INSTRUCTIONS =>
a) Copy the part of the week's top stories post starting at "5. Marvin Harrison" and ending at "its must-see TV.", renaming "Kevin Durant" to "KD" throughout.
b) According to the week's top stories post, what honor did the city of Atlanta give Larry Platt?
Start of SOURCE TEXT
1. Haiti – The devastation in Haiti is obviously the top story this week. For the past few days we’ve all seen the horrific footage coming out of this shell shocked, impoverished nation. It has been encouraging to see the amount of support that has been pouring out so far. If you are able to assist, please do so as literally hundreds of thousands of lives depend on our support.
2. Pants on the Ground – The second biggest story this week has to go to my man ‘General’ Larry Platt. The General’s “Pants on the Ground” has become an Internet sensation with several remixes hitting the Web within hours. It turns out Platt isn’t just some random senile man; he’s actually a legendary Civil Rights activist in Atlanta and was even honored by the city with his own day. Now (perhaps unfortunately) he’ll always be known as the “Pants on the Ground” guy. Fortunately for us at Uristocrat, we’ve pulled up our pants a long time ago.
3. The J-E-T-S Jets! Jets! Jets! – So the Colts, Vikings and Saints advanced in the playoffs, blah blah blah. The biggest story coming out of the playoffs are the Jets. The Colts and Bengals could’ve put this team out of their misery in Week 16 and 17. Instead, both teams rolled over and let the Jets in. Now the Jets seem poised to knock the Colts off and advance to the Super Bowl. Riding the backs of Mark Sanchez and Thomas Jones Darrelle Revis and Shonn Greene, there’s not a team left that wants to see these guys.
4. AnmlHse – AnmlHse celebrated their 2nd anniversary with one of the biggest parties Philly has ever seen. It featured the likes of Asaad, Shinobi Ninja, Ninjasonik, Wordspit, The Paxtons, Lyriciss, 215Mag, Uristocrat, Babylon Cartel, Orange Line Philly, Golden Boyz, DJ Phsh as well as countless AnmlHse fans.
5. Marvin Harrison – This time last week, Marv wasn’t on anybody’s radar. Not the NFL’s, not the Philadelphia Police Department, nobody. After GQ blew up his spot, everybody from ESPN to the FBI wants a part of him. In relation to this situation, Hov said it best “It was all good just a week ago.”
6. Kevin Durant – He plays in Oklahoma City, so nobody really cares, but Kevin Durant is on an epic tear right now. Barely 21, dude has a legit chance to take home the scoring title this year. Averaging 29 points and 7 boards a game, this rising star has his Thunder making a run to the playoffs. It sucks that he plays in Oklahoma, because they never come on TV, but when they do make the docket its must-see TV.
End of SOURCE TEXT
Start of GIVEN ENTRIES
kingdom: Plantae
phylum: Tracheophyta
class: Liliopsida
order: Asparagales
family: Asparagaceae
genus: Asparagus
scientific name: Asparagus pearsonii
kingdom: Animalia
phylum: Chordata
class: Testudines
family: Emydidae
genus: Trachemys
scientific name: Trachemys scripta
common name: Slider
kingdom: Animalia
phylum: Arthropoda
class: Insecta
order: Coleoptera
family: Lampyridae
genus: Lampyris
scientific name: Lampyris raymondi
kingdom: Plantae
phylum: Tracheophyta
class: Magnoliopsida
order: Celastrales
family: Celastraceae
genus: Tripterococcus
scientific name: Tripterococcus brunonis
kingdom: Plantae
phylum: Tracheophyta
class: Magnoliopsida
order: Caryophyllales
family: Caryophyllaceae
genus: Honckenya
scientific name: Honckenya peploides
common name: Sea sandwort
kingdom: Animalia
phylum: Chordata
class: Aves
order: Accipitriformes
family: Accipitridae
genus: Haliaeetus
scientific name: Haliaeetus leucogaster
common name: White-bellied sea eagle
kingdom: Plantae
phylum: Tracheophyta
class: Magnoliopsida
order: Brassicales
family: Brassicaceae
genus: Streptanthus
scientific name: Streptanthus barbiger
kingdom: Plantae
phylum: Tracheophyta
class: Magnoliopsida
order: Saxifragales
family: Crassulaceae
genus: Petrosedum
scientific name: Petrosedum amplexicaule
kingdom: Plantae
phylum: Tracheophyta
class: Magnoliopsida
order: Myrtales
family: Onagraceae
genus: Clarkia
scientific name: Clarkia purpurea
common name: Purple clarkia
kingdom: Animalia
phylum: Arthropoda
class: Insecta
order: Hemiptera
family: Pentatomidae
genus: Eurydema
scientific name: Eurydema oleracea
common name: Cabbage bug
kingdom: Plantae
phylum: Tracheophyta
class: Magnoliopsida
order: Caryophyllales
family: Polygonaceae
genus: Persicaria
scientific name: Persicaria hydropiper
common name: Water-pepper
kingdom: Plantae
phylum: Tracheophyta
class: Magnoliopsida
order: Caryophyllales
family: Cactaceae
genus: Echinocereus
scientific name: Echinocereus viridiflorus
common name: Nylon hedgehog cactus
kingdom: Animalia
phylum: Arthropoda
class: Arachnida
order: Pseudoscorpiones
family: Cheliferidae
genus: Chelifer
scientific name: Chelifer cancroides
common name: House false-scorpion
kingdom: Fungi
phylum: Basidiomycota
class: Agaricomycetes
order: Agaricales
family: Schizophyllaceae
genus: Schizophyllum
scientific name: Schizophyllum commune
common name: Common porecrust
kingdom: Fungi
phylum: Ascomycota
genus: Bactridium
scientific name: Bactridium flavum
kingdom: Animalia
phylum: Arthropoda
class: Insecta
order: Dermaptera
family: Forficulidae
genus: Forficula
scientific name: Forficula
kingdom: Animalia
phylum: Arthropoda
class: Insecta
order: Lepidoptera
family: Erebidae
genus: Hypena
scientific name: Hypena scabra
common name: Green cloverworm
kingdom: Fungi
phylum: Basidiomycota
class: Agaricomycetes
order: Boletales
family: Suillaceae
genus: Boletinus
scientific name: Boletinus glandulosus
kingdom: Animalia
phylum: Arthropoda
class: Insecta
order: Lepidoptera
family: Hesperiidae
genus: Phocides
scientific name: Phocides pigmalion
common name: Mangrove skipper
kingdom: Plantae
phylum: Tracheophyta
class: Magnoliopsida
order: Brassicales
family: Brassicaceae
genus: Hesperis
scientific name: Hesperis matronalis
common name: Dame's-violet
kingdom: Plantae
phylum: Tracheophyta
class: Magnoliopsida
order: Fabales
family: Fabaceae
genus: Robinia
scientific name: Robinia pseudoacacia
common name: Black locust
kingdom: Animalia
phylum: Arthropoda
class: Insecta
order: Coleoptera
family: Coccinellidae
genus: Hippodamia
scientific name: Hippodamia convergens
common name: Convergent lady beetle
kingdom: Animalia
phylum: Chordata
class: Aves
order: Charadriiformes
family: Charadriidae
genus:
End of GIVEN ENTRIES
ANSWERS FOR EACH ITEM =>
a)
5. Marvin Harrison – This time last week, Marv wasn’t on anybody’s radar. Not the NFL’s, not the Philadelphia Police Department, nobody. After GQ blew up his spot, everybody from ESPN to the FBI wants a part of him. In relation to this situation, Hov said it best “It was all good just a week ago.”
6. KD – He plays in Oklahoma City, so nobody really cares, but KD is on an epic tear right now. Barely 21, dude has a legit chance to take home the scoring title this year. Averaging 29 points and 7 boards a game, this rising star has his Thunder making a run to the playoffs. It sucks that he plays in Oklahoma, because they never come on TV, but when they do make the docket its must-see TV.

b) The city gave him his own day.